As for the opening up of the venture capital market to pension funds, Frazer said that it's high risk but has the potential to grow returns for pension portfolios.

"Venture capital as an asset class is risky for several reasons. It represents providing equity financing to new or growing companies with high probability of failure and, in most cases, venture capital investments are illiquid; and as an investor, you will have to hold them for the long term," said Frazer, who is also chief investment officer at Scotia Investments Jamaica Limited.

But, he added, research has shown that an allocation of venture capital to a long-term portfolio of stocks and bonds will increase the return of the portfolio and reduce overall portfolio risk, because of the benefits of diversification.

Burchenson says that the weighting of such investments within an individual portfolio "will vary, depending on the risk profile of the trustees coupled with the risk and experience of the investment manager".

Most venture investments, he noted, may well underperform, but the expectations are that they will be offset by the overperformance of other ventures. For that reason, the investments have to be analysed, not on an individual basis, but in relation to the overall investment portfolio.

The portfolio approach is an "allocation of a quantum of investment dollars - or percentage - to numerous investments of this nature, while being cognisant of the fact that a majority of these investments will underperform, but the minority, which overperform, will contribute measurably to the overall portfolio performance", said Burchenson, who is also deputy CEO of VM Wealth Management Limited.

"Various models and structures are already being used locally and internationally in assessing and selecting opportunities in this space," he said.

CEO of JMMB Fund Managers Limited Christopher Walker similarly cautions that picking investment targets is best done "within the bounds of a fund's risk-and-return objectives", but he, too, noted that the opening up of the venture capital space to pension fund investors is in alignment with other international markets, which have seen positive results.

 

Track Record

 

PFAJ director Dennis Chung was more cautious about the policy change, saying pension regulators will have to put proper guidelines in place to ensure that fund managers do proper risk assessment of investment targets.
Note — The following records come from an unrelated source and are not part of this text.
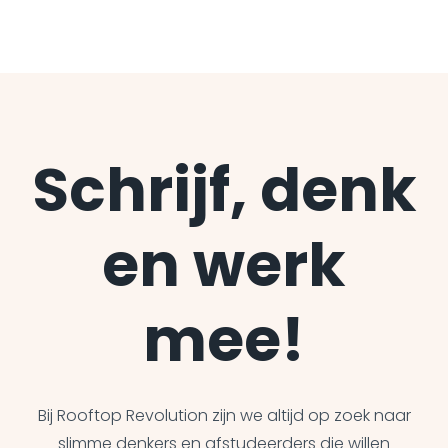
Schrijf, denk
en werk
mee!
Bij Rooftop Revolution zijn we altijd op zoek naar
slimme denkers en afstudeerders die willen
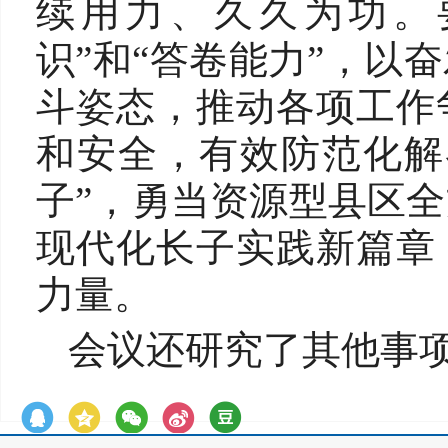
续用力、久久为功。
识”和“答卷能力”，以
斗姿态，推动各项工作
和安全，有效防范化解
子”，勇当资源型县区
现代化长子实践新篇章
力量。
会议还研究了其他事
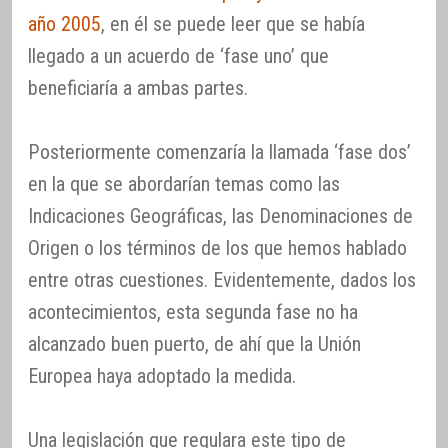
año 2005
, en él se puede leer que se había
llegado a un acuerdo de ‘fase uno’ que
beneficiaría a ambas partes.
Posteriormente comenzaría la llamada ‘fase dos’
en la que se abordarían temas como las
Indicaciones Geográficas, las Denominaciones de
Origen o los términos de los que hemos hablado
entre otras cuestiones. Evidentemente, dados los
acontecimientos, esta segunda fase no ha
alcanzado buen puerto, de ahí que la Unión
Europea haya adoptado la medida.
Una legislación que regulara este tipo de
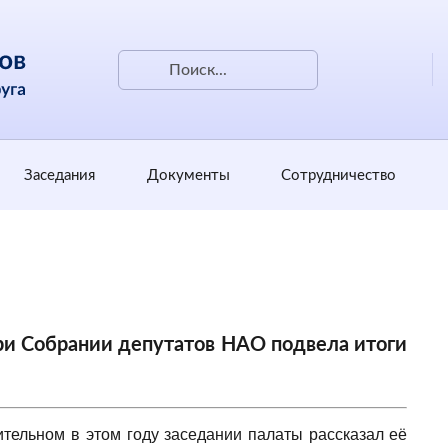
Заседания
Документы
Сотрудничество
и Собрании депутатов НАО подвела итоги
тельном в этом году заседании палаты рассказал её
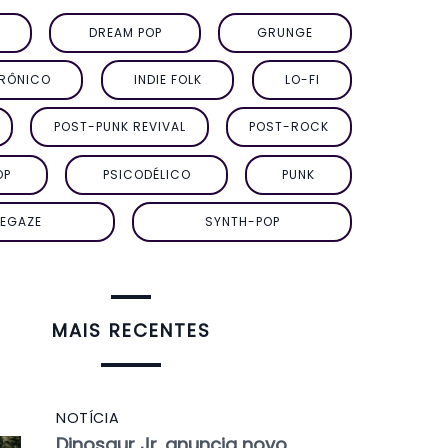
DREAM POP
GRUNGE
TRÔNICO
INDIE FOLK
LO-FI
POST-PUNK REVIVAL
POST-ROCK
OP
PSICODÉLICO
PUNK
EGAZE
SYNTH-POP
MAIS RECENTES
NOTÍCIA
Dinosaur Jr. anuncia novo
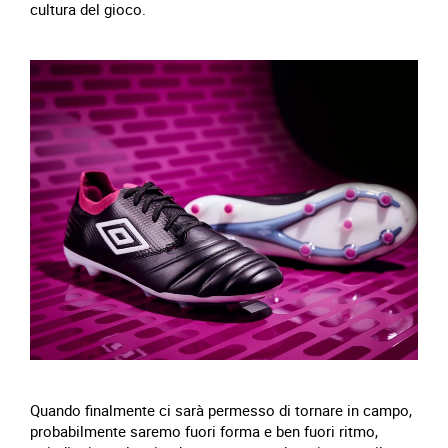
cultura del gioco.
Quando finalmente ci sarà permesso di tornare in campo,
probabilmente saremo fuori forma e ben fuori ritmo,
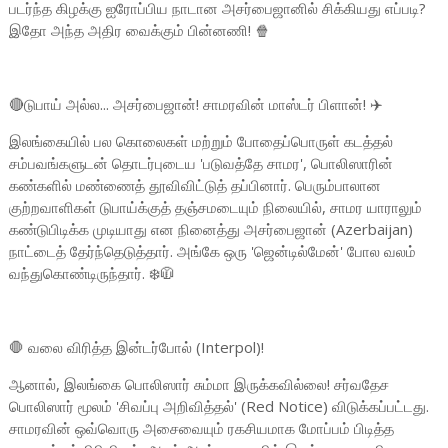
படர்ந்த கிழக்கு ஐரோப்பிய நாடான அசர்பைஜானில் சிக்கியது எப்படி?
இதோ அந்த அதிர வைக்கும் பின்னணி! 🍿
🔴டுபாய் அல்ல... அசர்பைஜான்! சாமரவின் மாஸ்டர் பிளான்! ✈️
இலங்கையில் பல கொலைகள் மற்றும் போதைப்பொருள் கடத்தல்
சம்பவங்களுடன் தொடர்புடைய 'படுவத்தே சாமர', பொலிஸாரின்
கண்களில் மண்ணைத் தூவிவிட்டுத் தப்பினார். பெரும்பாலான
குற்றவாளிகள் டுபாய்க்குத் தஞ்சமடையும் நிலையில், சாமர யாராலும்
கண்டுபிடிக்க முடியாது என நினைத்து அசர்பைஜான் (Azerbaijan)
நாட்டைத் தேர்ந்தெடுத்தார். அங்கே ஒரு 'ஜென்டில்மேன்' போல வலம்
வந்துகொண்டிருந்தார். ❄️🧥
🛑 வலை விரித்த இன்டர்போல் (Interpol)!
ஆனால், இலங்கை பொலிஸார் சும்மா இருக்கவில்லை! சர்வதேச
பொலிஸார் மூலம் 'சிவப்பு அறிவித்தல்' (Red Notice) விடுக்கப்பட்டது.
சாமரவின் ஒவ்வொரு அசைவையும் ரகசியமாக மோப்பம் பிடித்த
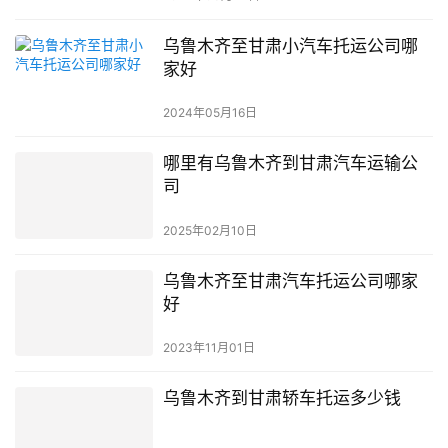
乌鲁木齐至甘肃小汽车托运公司哪
家好
2024年05月16日
哪里有乌鲁木齐到甘肃汽车运输公
司
2025年02月10日
乌鲁木齐至甘肃汽车托运公司哪家
好
2023年11月01日
乌鲁木齐到甘肃轿车托运多少钱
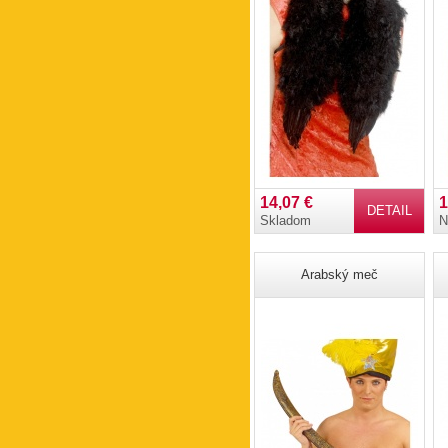
14,07 €
1
DETAIL
Skladom
N
Arabský meč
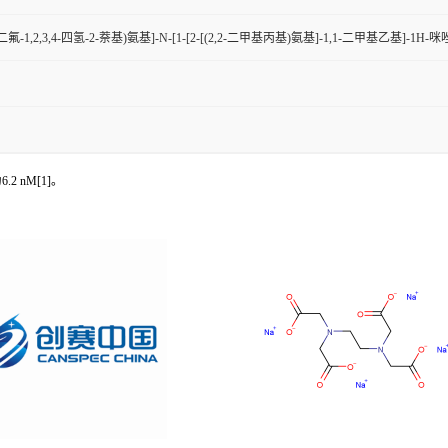
6,8-二氟-1,2,3,4-四氢-2-萘基)氨基]-N-[1-[2-[(2,2-二甲基丙基)氨基]-1,1-二甲基乙基]-1H
2 nM[1]。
Chung is for investments in venture funds, but against pension funds pouring financing into individual companies.

"I would think that you will be only allowed to invest in a venture fund that is well established with managers that have gone through proper due diligence and are of a minimum reputation," said Chung, adding that the risk of failure is minimised in circumstances where the investment is in a properly run venture fund, which itself is invested in several companies.

Frazer estimates that as much as $50 billion of pension funds, factoring for the new limits on both venture capital projects and private equities, will become available as financing, especially for small and medium firms.

But those funds won't all flow into the economy immediately or at the same time, he cautioned, factoring for the expected lag in policy implementation.

Brian Frazer of the PFAJ noted that in addition to the new limit for venture capital, the association expects a new limit for unlisted ordinary shares (private equities) and new limit for unsecured corporate bonds.

"We believe that it will take some time for the appropriate mechanisms to be put in place so that pension funds can participate in the venture capital market in an efficient responsible manner," he said.

Venture capital financing have different stages - formative, which is more risky given the high probability that the new company will fail; or expansion, which is the later stage of the cycle and has a lower risk of failure - and it would be up to individual managers to determine how much risk they can tolerate, the PFAJ spokesman said.

"I expect that initially most pension funds will be investing in expansion state companies as opposed to seed or start-up companies," he said.